Now, hold that thought, because we’re going to compare this to a machine learning algorithm. Now modern machine learning algorithms use modeled neurons, essentially just little calculators and large sets of layers. The connections between those layers are just like the gaps between the neurons that we just talked about. But here’s the trick. Calculators require a number and a spike isn’t a number. To actually get a good estimate of the number we want to enter into those calculators, we need to count a few spikes, say 10 or so. So what does a machine learning algorithm actually look like?

Here’s an example of a very popular deep learning algorithm. This is way too complicated, so we’re going to clear away everything we don’t need to think about right now. So, to decide if something is a face. Or decide if it’s not, the information has to flow through about eight of these calculators across eight gaps. Now we just said we need to count about 10 spikes per calculator.

So ten spikes, times ten milliseconds per spike in your head, that’s a 100 milliseconds, times the eight layers, that’s 800 milliseconds. That means if you were running an AlexNet in your head, it would take you close to a second to recognize a face. Kind of awkward at parties.

So do we throw away AlexNet. Of course not. This is a right way to solve this problem, and artificial systems solves a challenging problem very well. But the thought experiment serves to show that our brains, nature, is a very different way to solve this type of problem.

And that’s exactly why we want to bring together the machine learning experts and the neuroscientists. Experimental observation of nature, shows us how good nature can be at the task that we’re interested in solving, while the machine learning algorithms show us what can be accomplished in artificial systems. Bringing them together opens the door to what I call biologically feasible computing. So here’s a concrete example. At the Space and Naval Warfare System Center Pacific, a Navy research lab where I work, we’re very interested in understanding the digital language spoken by radio transmissions.

Now we tried regular machine learning to solve that problem, and we were about as good at solving it as flipping a coin. Not good enough. So we drew inspiration from the visual system, the same one we’ve been talking about today, and we constrained our model to look for the same things that your eyes do. We then pointed our newly constrained model at our transmissions and it made essentially no mistakes from that point on.

We took the machine learning model, and by constraining it, made it closer to a biological simulation. In other words, by better mimicking nature, we had a dramatic performance increase in our algorithm. So if simple constraints can reap rewards, what’s the next step? Places like the University of Manchester, Brain Corporation, IBM, Intel and others, they’re developing special computers that can mimic and simulate neurons in biophysical detail.

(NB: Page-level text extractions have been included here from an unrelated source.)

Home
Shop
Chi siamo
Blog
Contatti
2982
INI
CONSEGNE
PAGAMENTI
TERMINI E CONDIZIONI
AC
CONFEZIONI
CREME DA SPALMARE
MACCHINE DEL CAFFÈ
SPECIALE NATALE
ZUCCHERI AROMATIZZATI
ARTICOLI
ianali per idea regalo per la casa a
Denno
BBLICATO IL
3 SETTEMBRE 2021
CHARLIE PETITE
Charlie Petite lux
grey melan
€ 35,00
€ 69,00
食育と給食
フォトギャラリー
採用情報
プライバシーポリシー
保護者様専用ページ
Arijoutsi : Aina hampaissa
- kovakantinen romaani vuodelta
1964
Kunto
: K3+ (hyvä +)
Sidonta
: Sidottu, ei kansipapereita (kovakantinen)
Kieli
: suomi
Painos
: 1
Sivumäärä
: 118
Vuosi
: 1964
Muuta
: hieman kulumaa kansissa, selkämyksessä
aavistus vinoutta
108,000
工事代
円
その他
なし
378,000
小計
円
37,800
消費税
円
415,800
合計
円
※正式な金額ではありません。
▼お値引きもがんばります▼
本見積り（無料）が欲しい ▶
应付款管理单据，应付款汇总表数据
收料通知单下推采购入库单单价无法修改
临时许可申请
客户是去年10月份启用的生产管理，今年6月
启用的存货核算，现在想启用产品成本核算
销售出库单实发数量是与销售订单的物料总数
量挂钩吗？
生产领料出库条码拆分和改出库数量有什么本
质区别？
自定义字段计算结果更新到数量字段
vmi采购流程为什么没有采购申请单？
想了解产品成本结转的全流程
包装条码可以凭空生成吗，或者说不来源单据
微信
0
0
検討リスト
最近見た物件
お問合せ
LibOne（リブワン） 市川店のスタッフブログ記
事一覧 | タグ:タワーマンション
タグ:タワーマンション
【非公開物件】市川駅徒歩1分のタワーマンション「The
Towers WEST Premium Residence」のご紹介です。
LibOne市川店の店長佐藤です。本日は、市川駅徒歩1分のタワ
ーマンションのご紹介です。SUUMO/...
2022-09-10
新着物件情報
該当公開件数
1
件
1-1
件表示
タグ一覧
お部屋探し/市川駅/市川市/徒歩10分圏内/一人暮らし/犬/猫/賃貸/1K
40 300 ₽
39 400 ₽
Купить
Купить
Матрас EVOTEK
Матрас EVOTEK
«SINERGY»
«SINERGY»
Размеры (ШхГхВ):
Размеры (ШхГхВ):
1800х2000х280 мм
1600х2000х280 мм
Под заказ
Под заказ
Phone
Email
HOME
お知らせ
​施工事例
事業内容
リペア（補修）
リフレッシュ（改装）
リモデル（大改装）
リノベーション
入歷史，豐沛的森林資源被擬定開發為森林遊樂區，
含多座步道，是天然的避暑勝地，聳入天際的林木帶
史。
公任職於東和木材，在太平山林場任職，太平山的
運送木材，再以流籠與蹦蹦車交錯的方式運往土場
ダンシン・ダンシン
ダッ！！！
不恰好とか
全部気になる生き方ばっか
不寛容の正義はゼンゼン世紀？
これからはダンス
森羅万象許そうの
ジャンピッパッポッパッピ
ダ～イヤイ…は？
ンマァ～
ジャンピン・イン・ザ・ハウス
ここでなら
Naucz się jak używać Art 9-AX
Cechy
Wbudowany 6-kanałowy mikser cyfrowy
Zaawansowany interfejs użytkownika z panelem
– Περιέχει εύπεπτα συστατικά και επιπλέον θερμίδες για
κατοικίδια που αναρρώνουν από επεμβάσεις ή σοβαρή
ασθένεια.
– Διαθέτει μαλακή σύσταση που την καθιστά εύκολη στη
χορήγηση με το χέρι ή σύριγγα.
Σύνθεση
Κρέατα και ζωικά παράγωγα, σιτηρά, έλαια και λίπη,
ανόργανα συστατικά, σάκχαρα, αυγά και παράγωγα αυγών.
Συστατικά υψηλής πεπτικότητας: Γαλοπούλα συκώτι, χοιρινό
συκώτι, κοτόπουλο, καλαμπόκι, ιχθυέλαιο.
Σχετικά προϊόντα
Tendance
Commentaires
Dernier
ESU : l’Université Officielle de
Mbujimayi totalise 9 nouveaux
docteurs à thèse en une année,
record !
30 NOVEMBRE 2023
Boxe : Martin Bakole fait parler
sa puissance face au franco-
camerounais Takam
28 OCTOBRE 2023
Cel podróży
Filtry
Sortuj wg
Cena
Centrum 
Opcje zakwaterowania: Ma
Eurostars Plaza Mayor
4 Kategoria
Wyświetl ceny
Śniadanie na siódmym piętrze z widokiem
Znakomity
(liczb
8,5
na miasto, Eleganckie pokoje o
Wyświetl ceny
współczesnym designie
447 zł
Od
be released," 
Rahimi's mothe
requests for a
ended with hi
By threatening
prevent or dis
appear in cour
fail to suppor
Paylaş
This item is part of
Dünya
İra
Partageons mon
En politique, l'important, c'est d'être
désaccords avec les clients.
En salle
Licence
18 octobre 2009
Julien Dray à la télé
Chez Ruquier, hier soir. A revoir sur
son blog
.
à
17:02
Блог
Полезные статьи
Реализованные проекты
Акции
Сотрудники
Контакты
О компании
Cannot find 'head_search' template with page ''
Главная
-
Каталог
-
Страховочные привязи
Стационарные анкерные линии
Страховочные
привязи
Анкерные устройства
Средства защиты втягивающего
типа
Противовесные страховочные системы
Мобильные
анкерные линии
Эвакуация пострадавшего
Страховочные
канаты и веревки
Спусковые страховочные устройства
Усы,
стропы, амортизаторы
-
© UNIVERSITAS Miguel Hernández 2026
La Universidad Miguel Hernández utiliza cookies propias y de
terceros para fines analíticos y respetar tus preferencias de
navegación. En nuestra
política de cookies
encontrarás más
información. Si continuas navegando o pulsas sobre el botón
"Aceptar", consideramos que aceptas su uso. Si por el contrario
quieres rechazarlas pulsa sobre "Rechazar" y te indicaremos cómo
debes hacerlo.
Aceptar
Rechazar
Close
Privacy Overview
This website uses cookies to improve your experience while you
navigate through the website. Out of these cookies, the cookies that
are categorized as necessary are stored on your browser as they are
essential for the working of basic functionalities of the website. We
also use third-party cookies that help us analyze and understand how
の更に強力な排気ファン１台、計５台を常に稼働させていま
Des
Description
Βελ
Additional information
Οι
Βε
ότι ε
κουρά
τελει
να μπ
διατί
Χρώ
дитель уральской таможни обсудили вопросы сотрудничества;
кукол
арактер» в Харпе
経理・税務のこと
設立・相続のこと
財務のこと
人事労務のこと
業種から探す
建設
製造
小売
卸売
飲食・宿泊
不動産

My research team is collaborating with those groups with a simple goal in mind.

We want to create algorithms that compute in biologically feasible ways. In other words, we want to develop algorithms that could potentially be running in your head, and if we’re able to do that, we kick off an important feedback loop. By developing the principles for biologically feasible computing, we demonstrate features that can be used to develop better brain models. Those better brain models in turn lead to better simulations, the better simulations lead to new neuroscience hypotheses, new hypotheses lead to new experiments, and the new experiments illuminate new principles that can be used for biologically feasible computing.

By bringing machine learning and neuroscience together, we make them greater than the sum of their parts. Now, I can’t tell you how many times we have to go around this loop before our algorithms are as good as Ari’s or Maxwell’s, but I can tell you that this is the road we take towards creating that future.